RVT Output Channels Reference
| Channel | Purpose | Used By Water For |
|---|---|---|
| WorldHeight | Terrain elevation | Depth calculation, shoreline blending |
| BaseColor | Terrain color | Underwater terrain tinting |
| Normal | Surface normals | Caustic projection alignment |
| Roughness | Surface roughness | Wetness effect intensity |
| Mask | Custom masking | Foam generation, effect zones |
| Opacity | Transparency | Water edge softness |
Configuration Guidelines
| Scenario | Recommended Settings |
|---|---|
| Quick setup | Click "Setup Landscape/Ground Mesh" on Manager |
| Large landscapes | Increase Manager Scale to cover entire terrain |
| Multiple landscapes | Position Manager at center, expand bounds |
| Custom shorelines | Adjust WaterZMin on Ocean actor |
| Performance optimization | Reduce RVT resolution in Project Settings |
| Sharp water edges | Verify HeightmapScale matches landscape bounds |
Troubleshooting Common Issues
| Problem | Likely Cause | Solution |
|---|---|---|
| No shoreline blending | RVT not configured | Click "Setup Landscape/Ground Mesh" on Manager |
| Water ignores terrain | RVT_Heightmap not assigned | Verify RVT_Heightmap is set on Ocean actor |
| Incorrect depth colors | HeightmapLocation/Scale mismatch | Enable Auto Configure options on Manager |
| Harsh water edges | WaterZMin too low | Increase WaterZMin value |
| RVT not updating | Virtual Texturing disabled | Enable in Project Settings > Rendering |
| Heightmap appears blank | Landscape material missing RVT output | Add Runtime Virtual Texture Output to landscape material |
| Performance issues | RVT resolution too high | Reduce virtual texture size in Project Settings |
| Water floating above terrain | WaterZMin too high | Lower WaterZMin value |
Summary
In this guide, you learned how to:
- Add the Oceanology Manager — Place the manager actor that handles RVT heightmap capture.
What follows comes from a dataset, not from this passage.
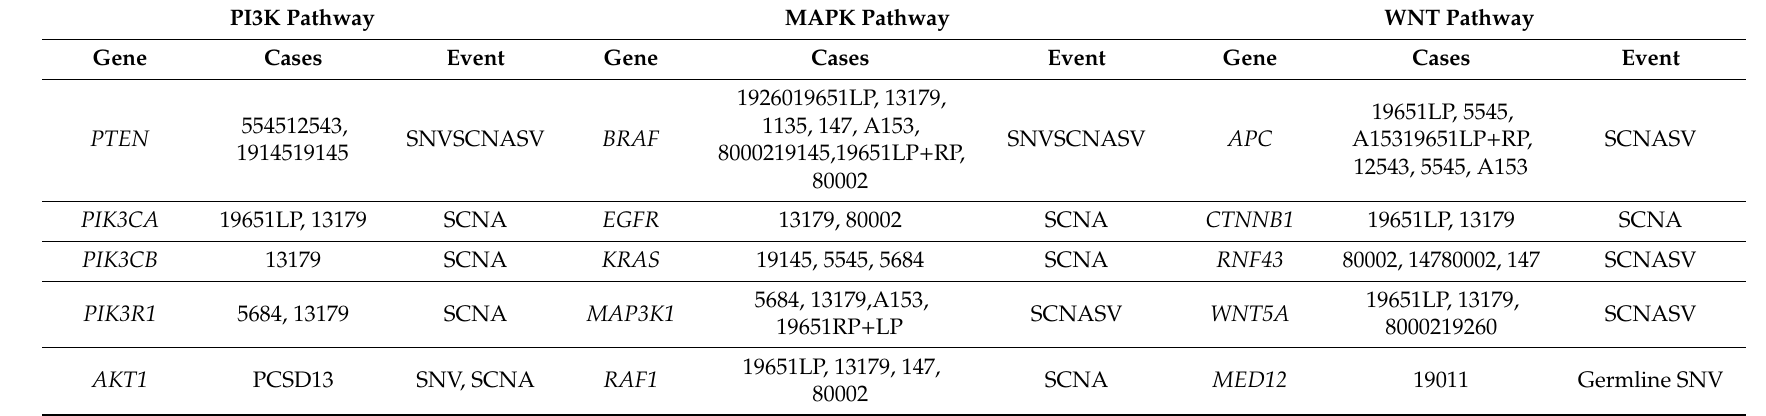
Table 2. Genomic alterations a ff ecting key genes in the PI3K, MAPK and WNT signaling pathways.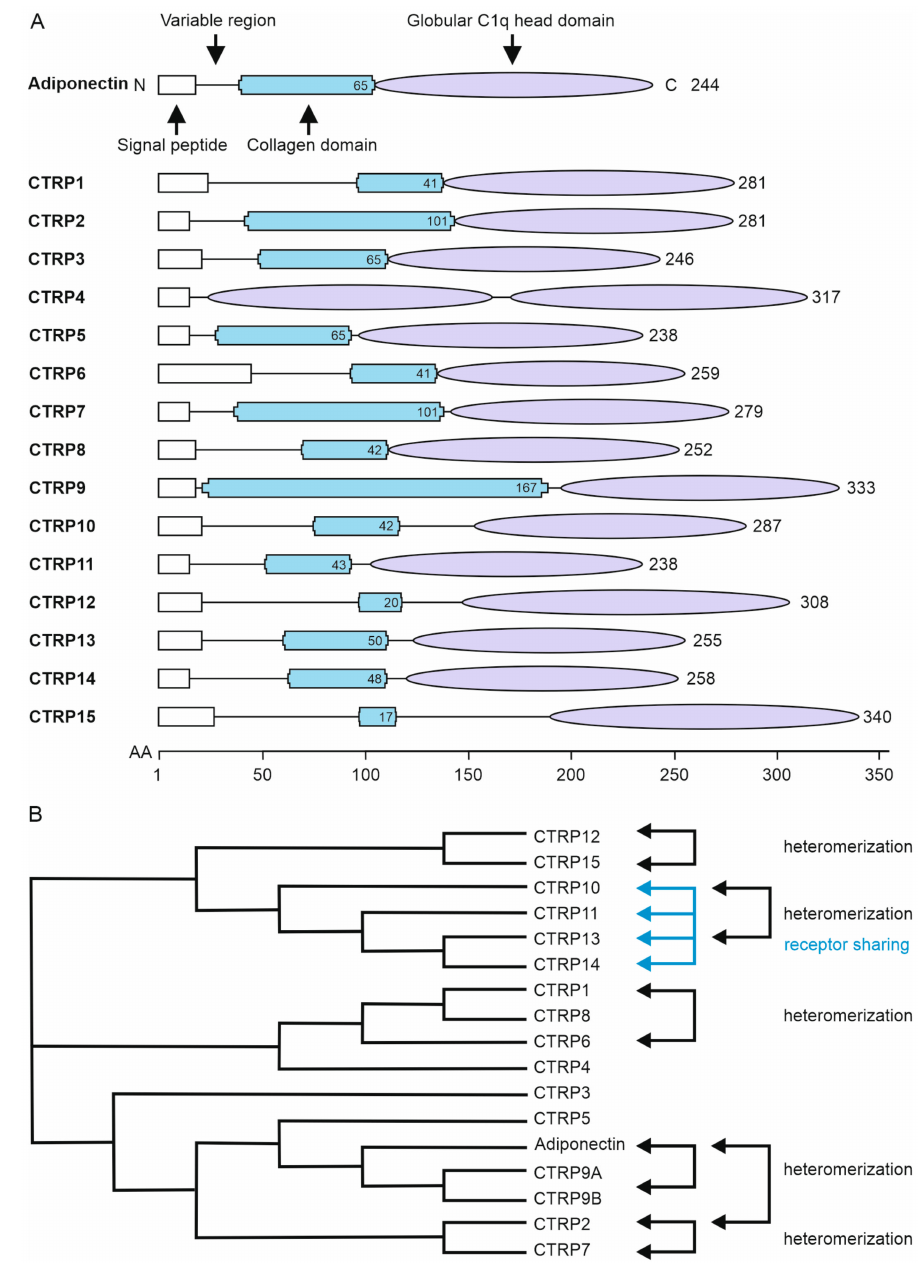
Figure 1. Domain architecture ( A ) and homology comparison ( B ) of CTRP family members. ( A ) CTRPs are characterized by a signal peptide (white) and a variable domain at the N terminus with conserved cysteine residues followed by a collagen domain (blue, the given number corresponds to the amino acid length of the collagen domain). As an exception, CTRP4 is lacking a collagen domain. At the C-terminus CTRP family members have a globular C1q head domain (purple) enabling trimerization. This domain is structurally related to the tumor necrosis factor (TNF) homology domain (THD) of ligands of the TNF superfamily (TNFSF) and the complement component C1q. Please note, in case of CTRP4 there are two C1q head domains. The number of amino acids of the CTRPs is indicated at the C terminus. ( B ) Cladogram of full-length CTRP family members. Strikingly, CTRP family members with a higher degree of sequence homology appear to form heteromers among each other. The same applies to CTRPs that share the same receptor. The cladogram was generated by multiple sequence alignment of protein sequences using ClustalW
- Configure Manager RVT settings — Set up automatic heightmap capture aligned to your landscape.
- Configure Ocean RVT settings — Adjust heightmap location, scale, and the RVT texture reference.
- Understand the Material setup — See how heightmap data flows from terrain to the Runtime Virtual Texture Output.
With RVT properly configured, your ocean will seamlessly blend with the terrain, showing accurate depth-based coloring, smooth shoreline transitions, and proper water-land intersections without harsh edges.